The other thing I would say is this obviously all based on model data, based on betas and assumptions that we've experience in the past. We would hope to do better than the model in a rising rate environment, because the data is 10 years old. The last time rates went up, and we were a much different institution back then.
We have a much better position in the marketplace, bigger position, better branded, and we think we are a price leader in the market now, as opposed to 10 years ago when we were more of a typical community bank with price follower.
- Analyst
Okay. Thank you. That is helpful.
I just have one other numbers question. On the expense side, there was a fairly significant reduction in the other non-interest expenses category. Just was wondering what that was, and if that reduction is something that was more one-time or continuing?
- CFO
Yes, Joe, it is Rodger.
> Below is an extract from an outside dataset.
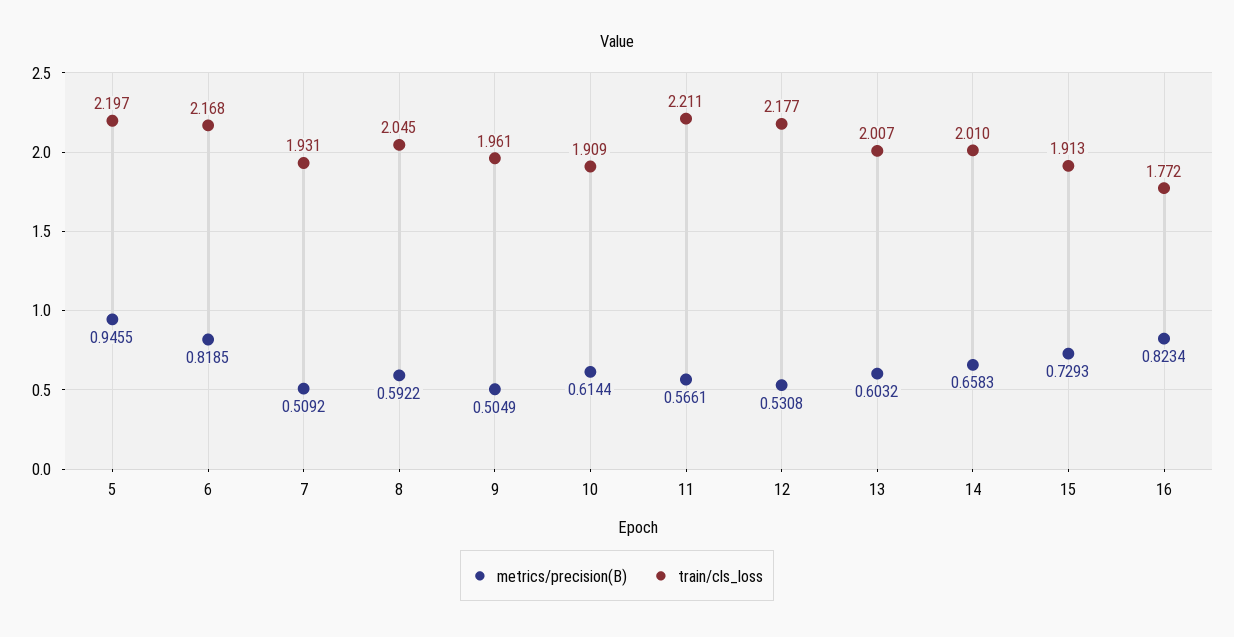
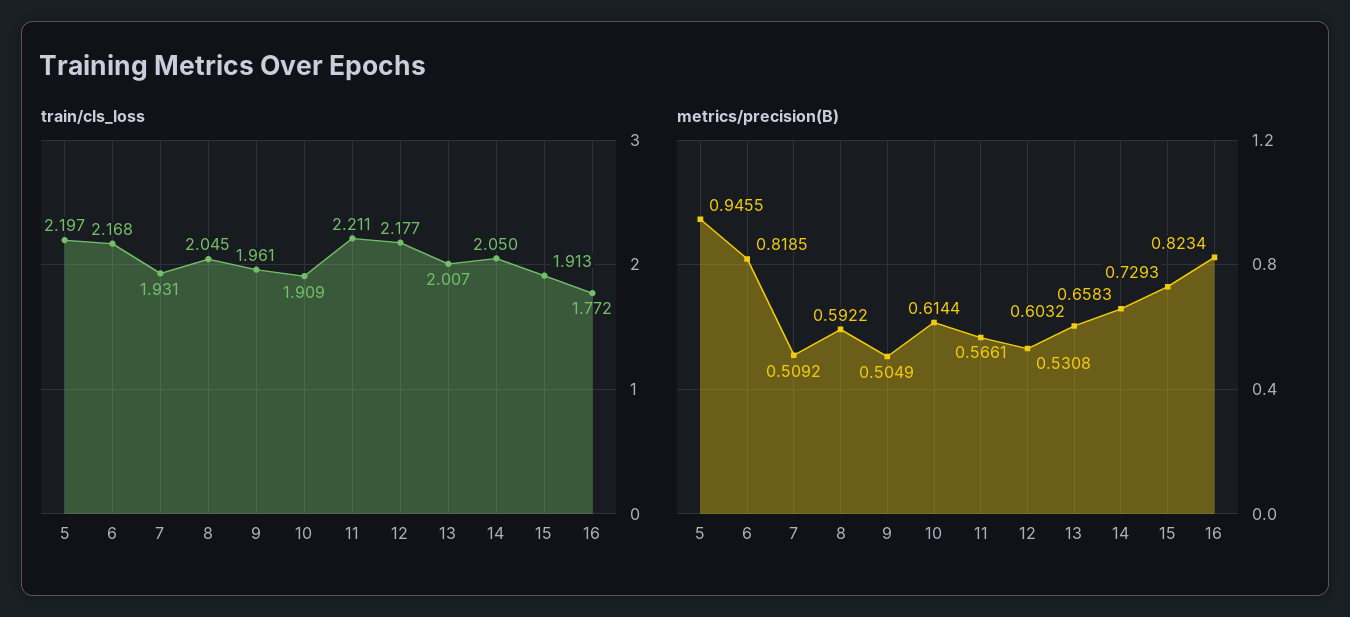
train/cls_loss, 14: 2.01 -> 2.05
It is not one particular thing.
There are several areas where we had some expense reimbursements, we had Cash Connect go through its insurance deductible in the second quarter. So insurance started kicking and for them a little bit in the third quarter on theft and losses. But not any one big thing that is driving that number.
- Analyst
Okay. But again, is some of that a more recurring reduction or again more one-time items?
- CFO
Yes, so the way I would answer that, Joe, is I would continue to think about it in the terms of our efficiency ratio, and we're in the low 60%s. It's where we expect to stay. And as we talked about in the past, we think that's appropriate for our business model. So I think you should expect us to continue to be in that low 60%s range.
- Analyst
All right. Fair enough. Thank you. That is it for me.
- President & CEO
Thank you.
Operator
Thank you. And with no further questions in queue, I'd like to turn the conference back over to Mr. Mark Turner.
- President & CEO
All right. Thanks everybody again. We very much appreciate your time and attention.
We are pleased to have reported the results we reported, look forward to speaking with you this time next quarter. Rodger and I will be on the road over the next couple of weeks appearing at a couple of investor conferences, and we look forward to catching up with many of you there. Have a great weekend.
Operator
Ladies and gentlemen, thank you for your participation in today's conference. This concludes the program, and you may now disconnect. Everyone have a great day.